Development of Alnus tenuifolia stands on an Alaskan floodplain: patterns of recruitment, disease and succession
Article first published online: 19 JAN 2011
© 2011 The Authors. Journal of Ecology © 2011 British Ecological Society
Journal of Ecology
Volume 99, Issue 2, pages 621–633, March 2011
How to Cite
Nossov, D. R., Hollingsworth, T. N., Ruess, R. W. and Kielland, K. (2011), Development of Alnus tenuifolia stands on an Alaskan floodplain: patterns of recruitment, disease and succession. Journal of Ecology, 99: 621–633. doi: 10.1111/j.1365-2745.2010.01792.x
- Issue published online: 15 FEB 2011
- Article first published online: 19 JAN 2011
- Received 30 September 2010; accepted 7 December 2010 Handling Editor: Richard Bardgett
- Alnus incana;
- boreal forest;
- nitrogen fixer;
- plant population and community dynamics;
- population dynamics;
- primary succession
1. We investigated the population dynamics of the keystone symbiotic N-fixing species Alnus tenuifolia (thinleaf alder) and the patterns of primary succession on the Tanana River floodplains of interior Alaska, USA. The goals of this study were to characterize (i) the variation in the population structure of thinleaf alder and its influence on ecosystem function; (ii) the role of a fungal disease outbreak in driving the population dynamics of thinleaf alder; (iii) the patterns of landscape-scale thinleaf alder recruitment; and (iv) the variation in successional pathways across the landscape.
2. Soil N concentrations and pools increased tenfold with thinleaf alder stand age due to the accumulation of N-rich organic material. Alder stem density varied threefold among early successional stands, and was directly related to soil N.
3. The current outbreak of a fungal disease caused widespread branch dieback and mortality of alder. Young stems were disproportionately susceptible to disease-induced mortality. Overall disease incidence and mortality of young stems were positively related to alder stem density.
4. Thinleaf alder age structures revealed that landscape-scale recruitment was pulsed over time.
5. Multiple pathways of primary succession were found using indirect gradient analysis and associated environmental characteristics were described.

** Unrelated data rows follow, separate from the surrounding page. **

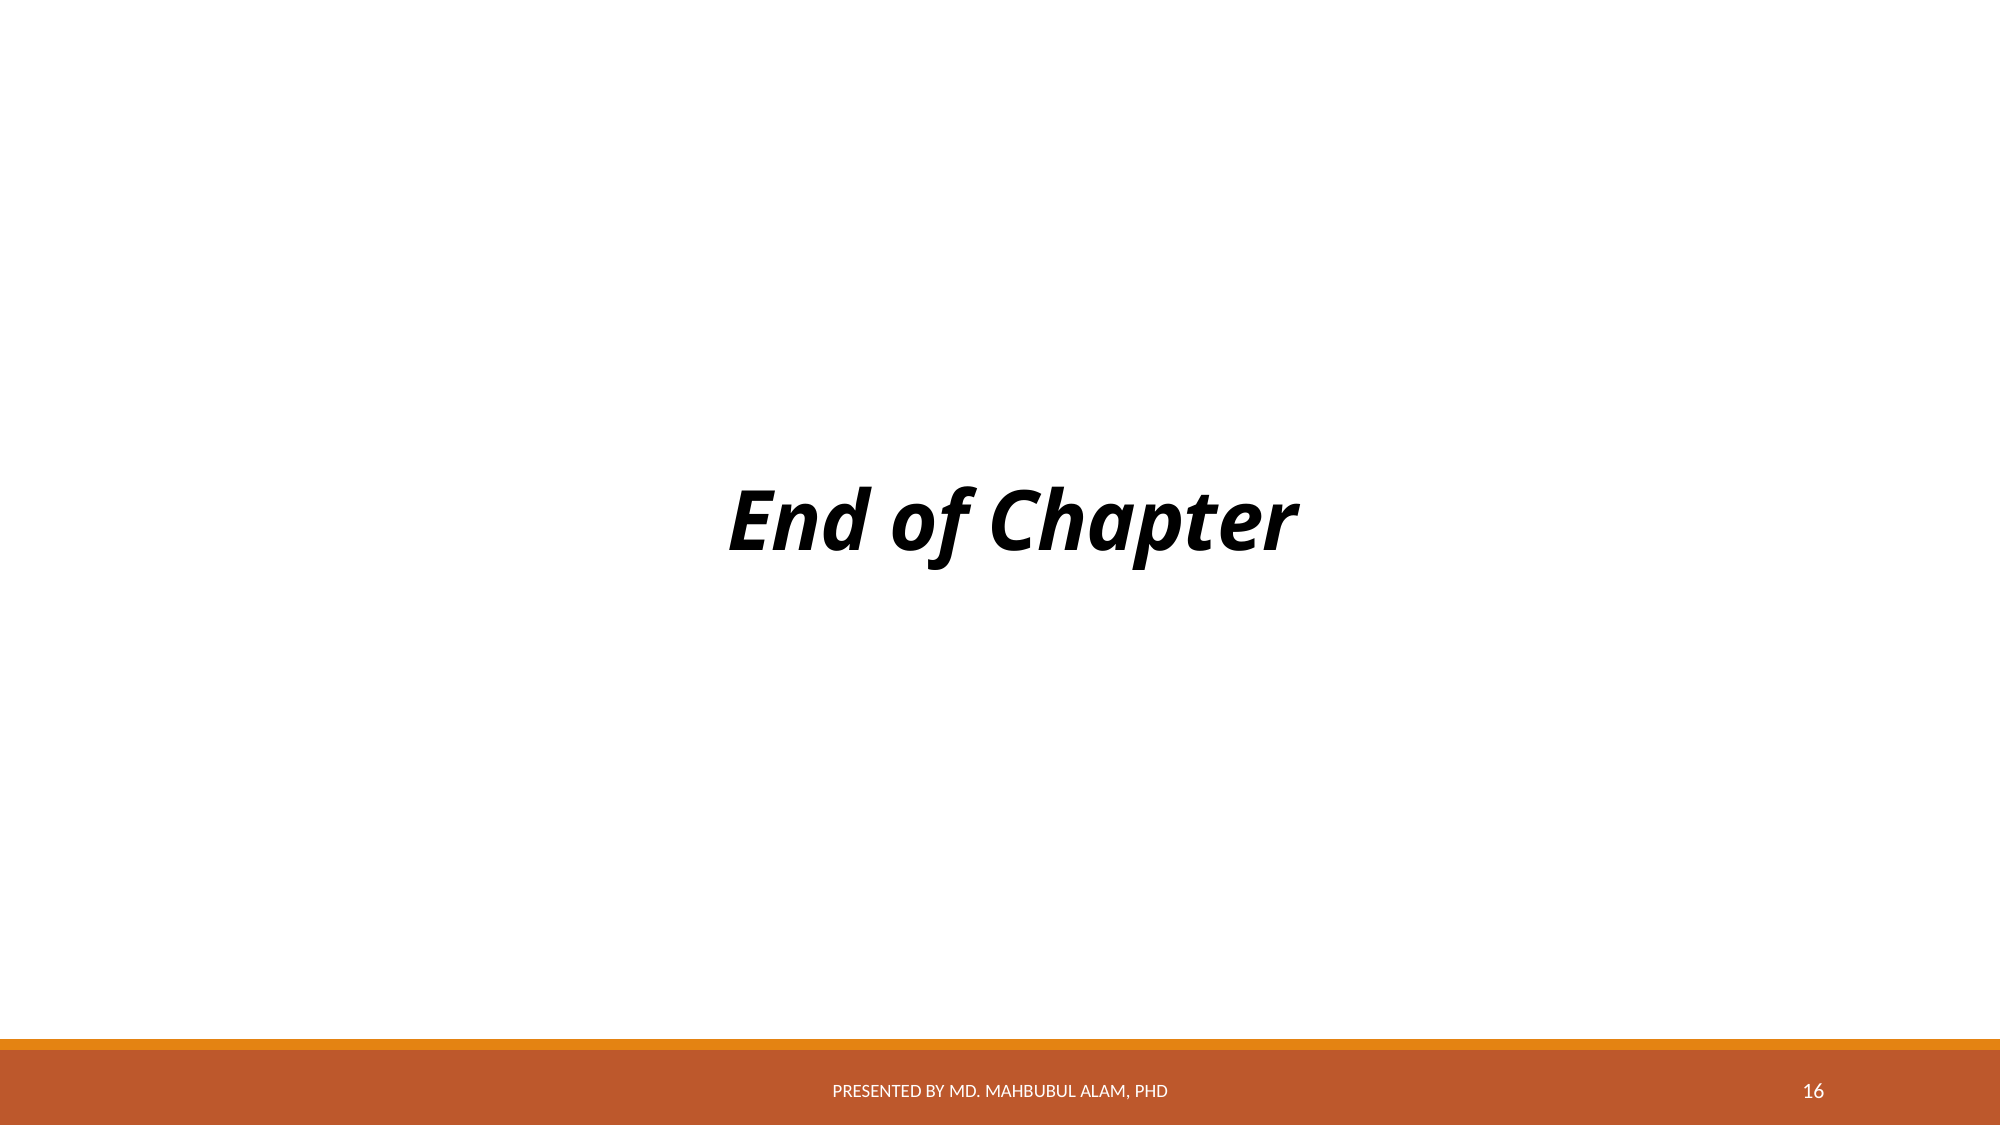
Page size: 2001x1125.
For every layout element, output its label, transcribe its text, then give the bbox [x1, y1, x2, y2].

footer Presented by Md. Mahbubul Alam, PhD [604, 1059, 1396, 1120]
title End of Chapter [412, 457, 1613, 575]
slide_number 16 [1624, 1059, 1840, 1120]
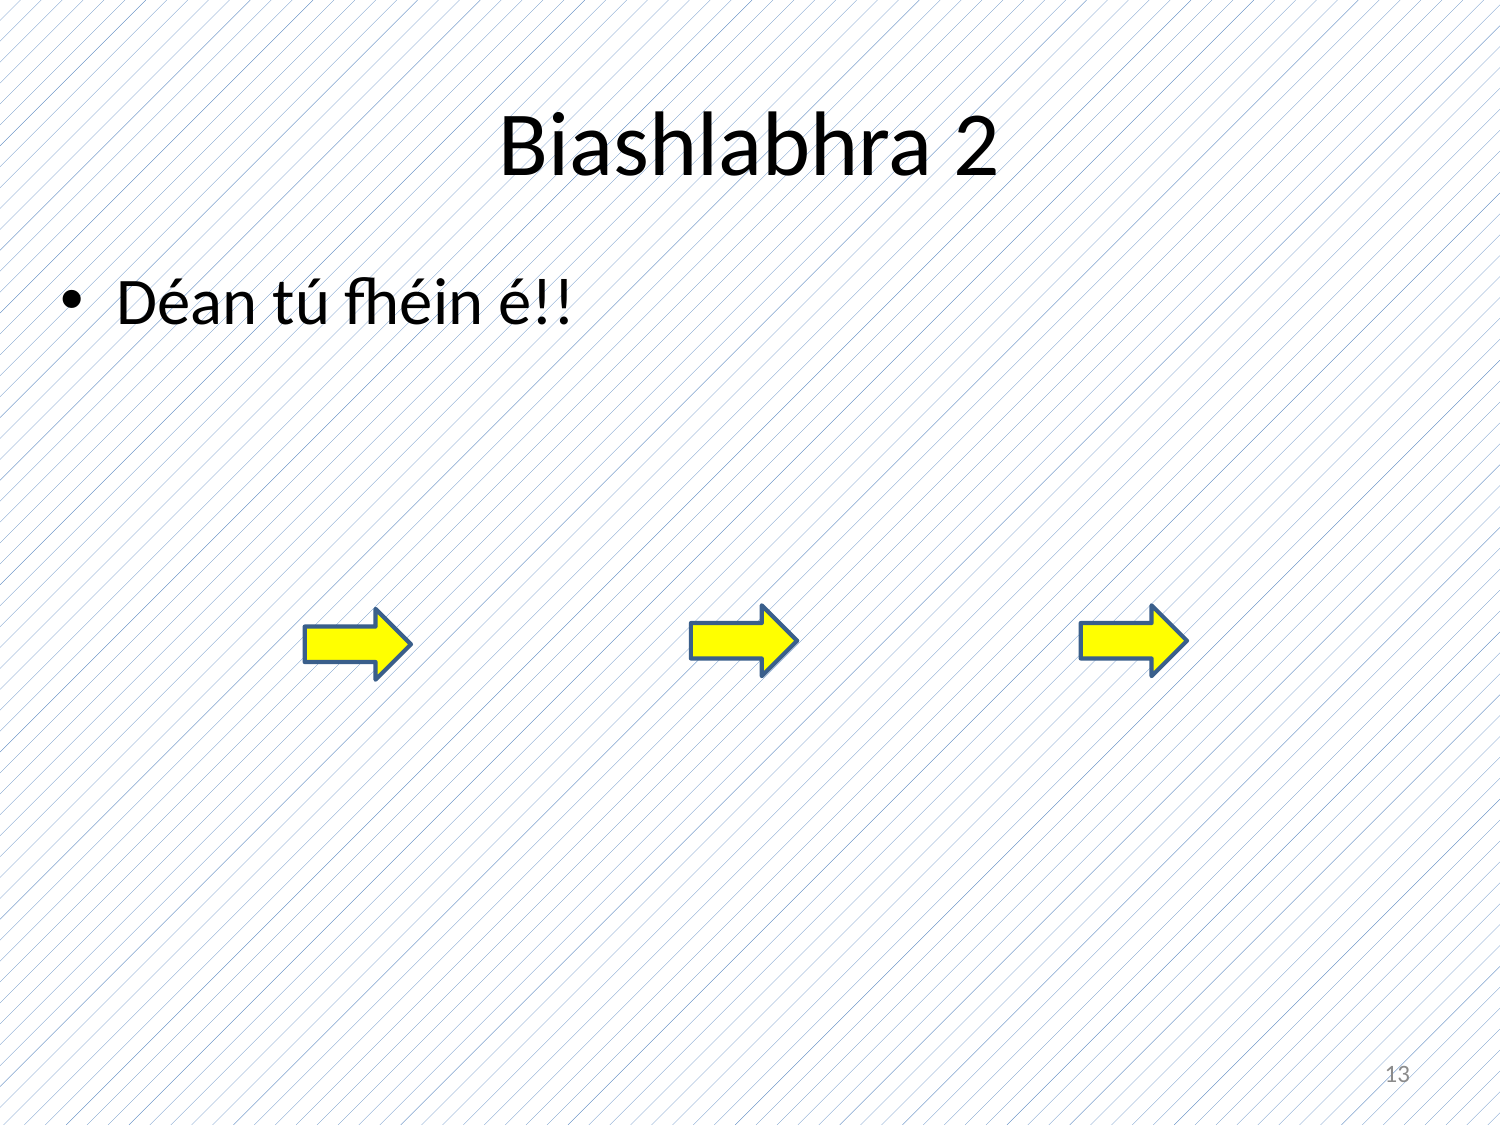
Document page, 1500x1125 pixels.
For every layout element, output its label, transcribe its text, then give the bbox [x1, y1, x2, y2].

slide_number 13 [1074, 1042, 1425, 1103]
text_box [1078, 603, 1190, 679]
text_box [302, 606, 414, 682]
text_box [688, 603, 800, 679]
list Déan tú fhéin é!! [45, 250, 1396, 993]
title Biashlabhra 2 [75, 45, 1425, 233]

6. Synthesis. The population dynamics of thinleaf alder and the inter-relationship with disease-driven disturbance can strongly influence soil N accumulation and ecosystem function in primary succession on an active glacial floodplain. The temporal pattern of thinleaf alder recruitment across the landscape appears to reflect the influence of the hydrologic regime on silt bar development and alder dispersal limitation and population dynamics. Differential life history traits explain the predominant successional pathway, but an alternative successional pathway suggests this pattern can be altered by stochastic events, disturbance, environmental variation or other factors.